Ana Carrapichano. Picture: Supplied
Ana Carrapichano. Picture: Supplied

As the economy comes to terms with more relaxed level 1 lockdown restrictions, a leading independent media agency is reporting a new spurt of optimism among advertisers.

Mediology’s founder and CEO Ana Carrapichano says there is strong evidence of incoming briefs, more work from existing clients and invitations to pitch for new business.

Media agencies are generally an excellent barometer of economic confidence as they pick up early signs of activity. Brands, particularly those selling consumer goods, will be leaders in final-quarter advertising spending as the festive season approaches.

Carrapichano says consumer attitudes towards advertising have shifted and now favour brands that show genuine compassion and communicate relief efforts through informative advertisements. She cites a survey conducted among US consumers early in May by the US ad-industry group The 4A’s and market research firm Instapanel that found consumers want to hear positive messages from brands. Most respondents — 64% — said a brand’s advertising during the pandemic would influence their decision to use that brand in the future.

One of the key issues facing media agencies during the past two quarters has been how to persuade brands to remain media active. Notes Carrapichano: "The role of a media agency is to help solve business problems. By improving business results for clients, agencies should be seen as an investment — especially right now."

She says digital advertising has experienced another big jump in recent months and digital skills are critical. "Businesses have had to rely on their digital channels to drive their objectives over this period and will continue to do so. The retail industry in particular has had to rethink its entire digital offering."

Carrapichano says successful media agencies are those that show agility and she believes independent agencies, such as her own, are in a stronger position than multinationals.
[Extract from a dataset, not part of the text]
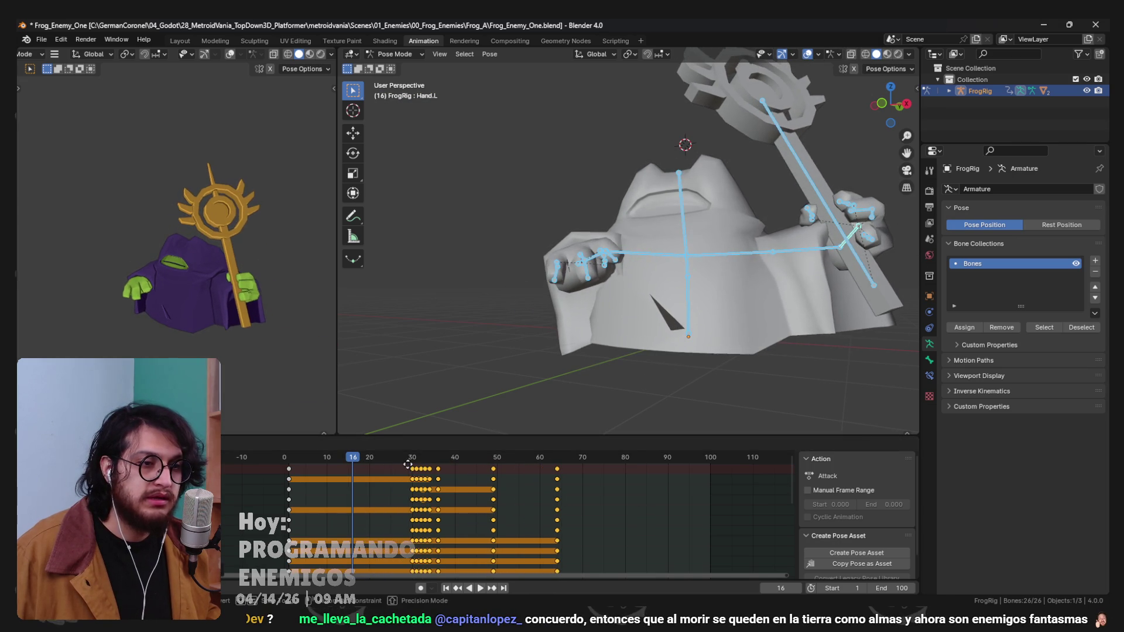
key(space)
key(space)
Mediology recorded a 37% increase in revenue in the year to March, largely due to its digital division, and since the lockdown was imposed it has won new business in excess of R60m.

"We are able to make decisions without delays and there is no onerous pressure from a multinational group hanging over our heads. Multinational groups are setting growth targets of 15%-20% for 2021 and this is an ambitious target when budgets are not increasing at the same level."

She says the pandemic has heralded a new way of doing business. "There is an empathy, and I believe collaboration between all parties has increased. People are going the extra mile with service levels increasing, but I don’t see major shifts in budgets happening in the immediate future."

Carrapichano believes advertisers now feel more comfortable about investing again. "But I foresee 2021 will be a tight year, brands and business owners will continue to be frugal and act smartly with any investments made. There is no room for unnecessary luxuries."

She says some of the best value now is on radio, where rates are being cut up to 50%, and in outdoor advertising, where discounts of up to 65% are available.

Media owners, having been hit by budget cuts during the lockdown, are trying to make up for lost revenue. "This means they are more flexible and open to negotiation. Deals are available across all media channels," she says.

Outdoor in particular offers a long-term strategic opportunity — landmark sites that are not available in normal times can now be bought at lower rates. Campaigns can roll out over long periods, safeguarding the investment.